1922 film by Jerome Storm

Arabian Love is a lost 1922 American silent drama film directed by Jerome Storm and starring John Gilbert, Barbara Bedford and Barbara La Marr. It was partly filmed on location in the Mojave Desert.

==Plot==
Shortly after marrying a man, Nadine Fortier travels through the desert to a distant city to visit her dying mother. On her way, she is kidnapped by a group of bandits, who use her when gambling. Nadine eventually becomes the property of Norman Stone, an American criminal who is on the run from the police. Norman helps her to safety and they plan on crossing ways. Nadine, however, contacts him to find her husband's murderer.
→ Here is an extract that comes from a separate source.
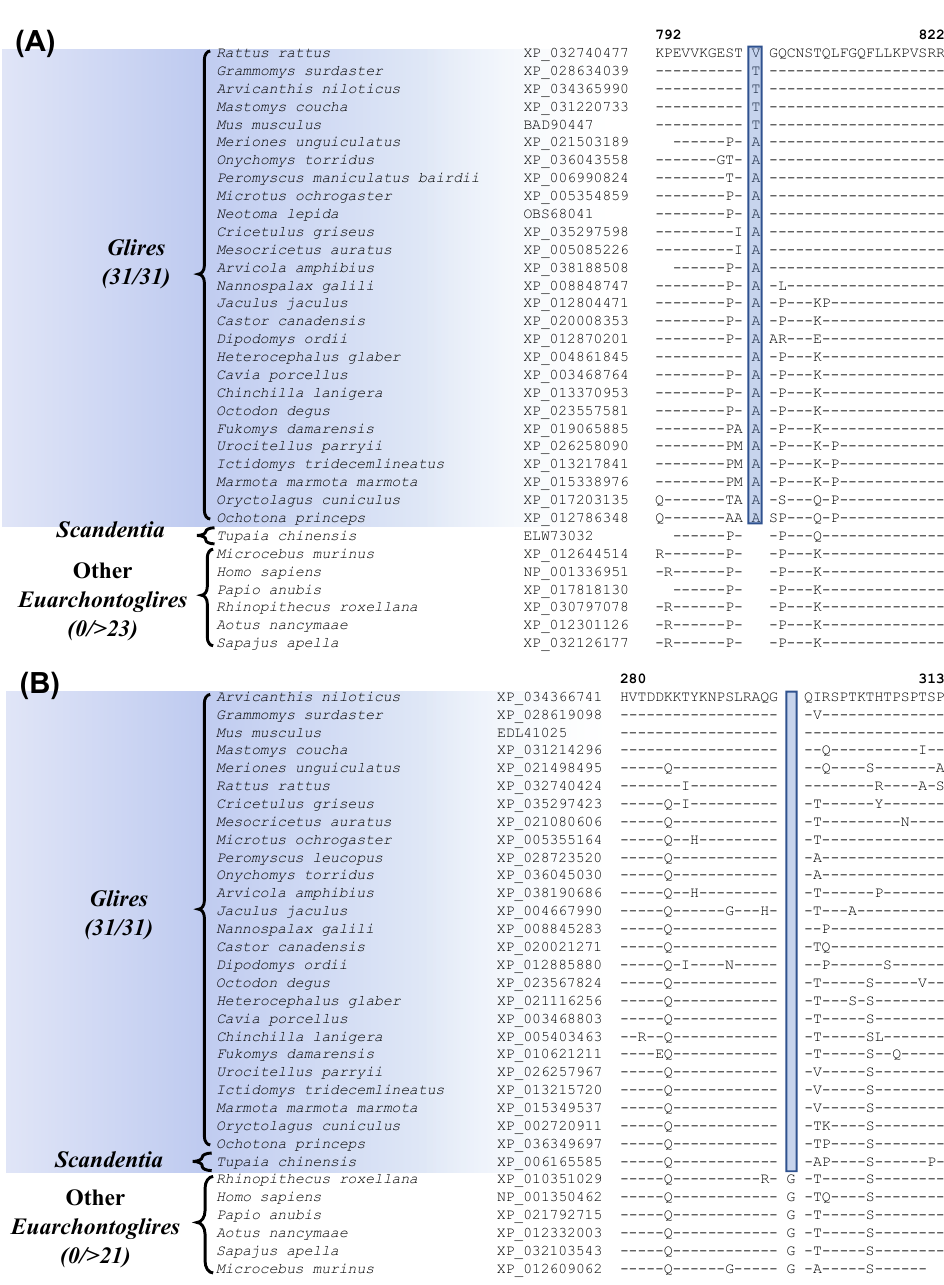
Figure 2. Partial sequence alignments of ( A ) junctional protein associated with coronary artery disease, containing a 1 aa insertion that is specific for the Glires; and ( B ) adenylyl cyclase-associated protein 2 containing a 1 amino acid deletion that is uniquely shared by the Glires and Tupaia chinensis (Scandentia). The accession numbers of the sequences are shown in the second column and the dashes (–) in the alignments indicate sequence identity with the amino acid present in the top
Themar, the daughter of a sheik, is jealous of Norman's interest in Nadine and she tells Nadine that Norman is responsible for her father's death. Upon confronting him, Norman admits that her husband had several clandestine meetings with his sister and that he was accidentally shot to death in his presence. Although she is initially mad, their love for each other proves to be more powerful. They eventually become a couple and leave the country for America.

Lobby card

==Cast==
- John Gilbert as Norman Stone
- Barbara Bedford as Nadine Fortier
- Barbara La Marr as Themar
- Herschel Mayall as The Sheik
- Bob Kortman as Ahmed Bey
- William Orlamond as Dr. Lagorio

==Production and release==
Arabian Love was made to profit on the success of The Sheik (1921), a film which romanticizes sheiks and Latin lovers. Most films John Gilbert made at Fox Film Corporation flopped, but Arabian Love became a great success. Gilbert was praised for his portrayal of a sheik, but the actor himself loathed it and made sure he later would not appear again in that sort of character. Barbara La Marr was praised by the critics too, with the film magazine Moving Picture World stating that "the forlorn lovesickness of the sheik’s daughter [is] unusually effective".

==Preservation==
With no prints of Arabian Love located in any film archives, it is considered a lost film.

==Bibliography==
- Golden, Eve. John Gilbert: The Last of the Silent Film Stars. University Press of Kentucky, 2013.